So many people seem to have starter marriages, the same way that people will get starter homes. When you have a starter home, you have it with the idea that when things change, you accumulate too much stuff, or when you have a child, you’ll get a bigger home. It’s what you can handle and afford at the time but you understand that you could always sell it and get another one.
People have marriages in the same way these days. When they get to be too big or too much they get divorced and move on.
What about the marriage vows? What about the idea on ‘till death do us part’? What about ‘for richer or for poorer’? What about ‘in sickness and in health’? Maybe people can’t handle the “poorer and sickness” parts, and were hoping they’d luck out and get the “richer and healthy” part. It is a package deal, and a crapshoot.
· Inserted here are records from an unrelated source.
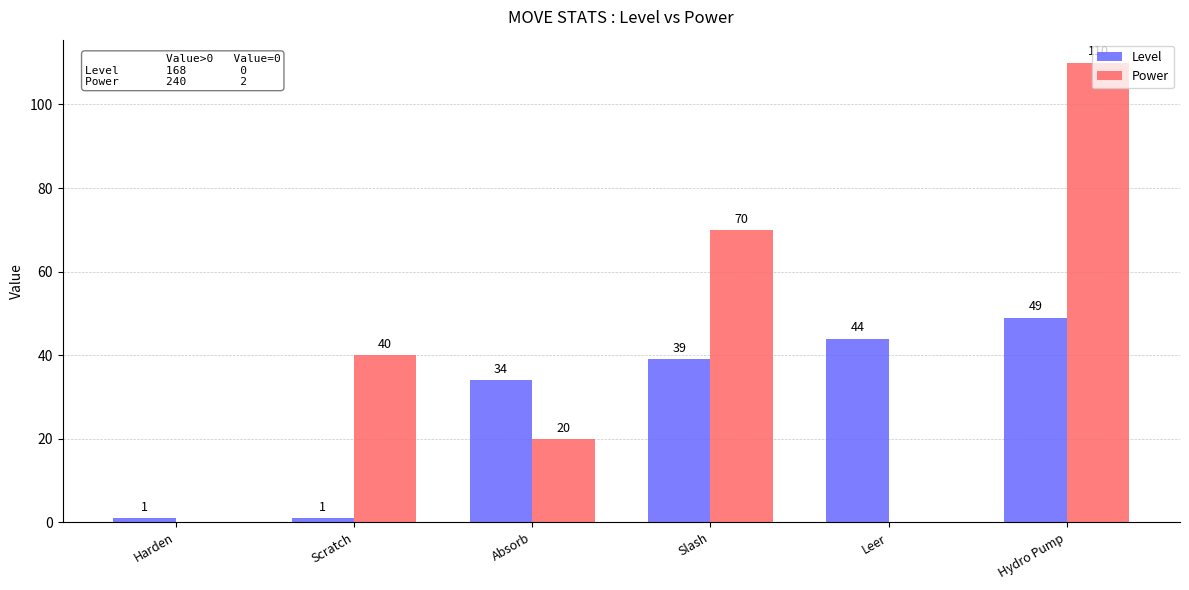

What is the sum of the Power values at Scratch and Harden?

40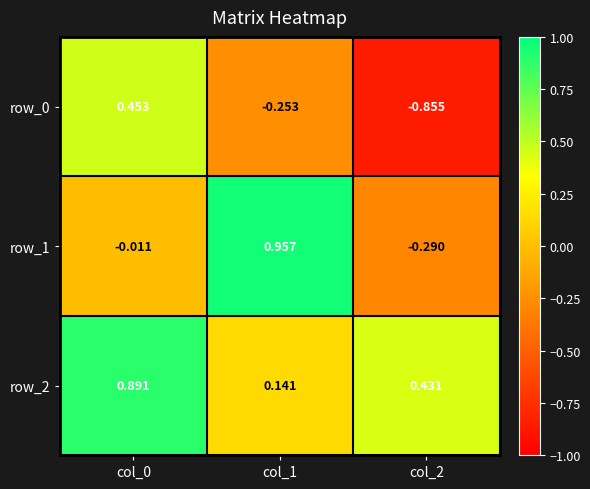

Between col_1 and col_2, which series saw the biggest shift?

row_1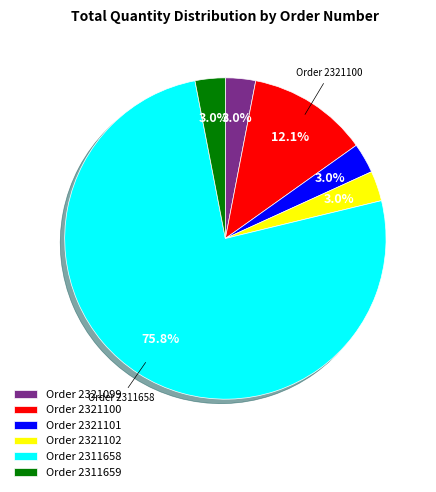

Which slice is the largest?

Order 2311658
You get both, in unequal proportions.
These vows – which are made in front of friends and family and sometimes a minister – don’t seem to mean anything anymore. These are legally binding vows. There’s a document that is signed for the state as well. This is a legal contract.
Perhaps what people mean is that they say “I’ll stick with you as long as things are good. I’ll stick with you as long as you suit my purposes. I’ll stick with you as long as I like you.”
Marriages aren’t about convenience or comfort. Marriages are about committing for the long haul. The other person may drive you completely up the wall but that doesn’t mean that you get to get divorced. The bliss that you have at the beginning of your marriage doesn’t last long. What do you do after that fades?
I’m not quite sure about people who get divorces. Now if you’re on the receiving end of a divorce that’s different. If your spouse initiates it and will not reconcile you don’t have much of a choice. But if you initiate then what do your vows really mean? How can you be trusted to say you’ll do anything? If you can’t honor your wedding vow, then why can you be trusted at work? Why trust you with a home loan? What does your word mean?
Marriage is kind of like buying a present with someone and you’re drawn to the pretty wrapping paper. But once you open the box and start looking inside, you realize that it’s a machine that has a bunch of pieces. They are all jumbled loose in the box, and there’s no instruction manual. You have to figure out how to put it together along with the other person. You both are pulling out pieces and you’re wondering how they go together to make this machine work, this machine called marriage. Since you both come from different backgrounds you both have different ideas about what parts go where and what parts are more important than other ones. But you still both have to work on this thing to make it go. You can’t just throw it away once it gets difficult. You can’t just keep looking at the pretty wrapping paper and wondering why it doesn’t match this difficult thing that is on the inside.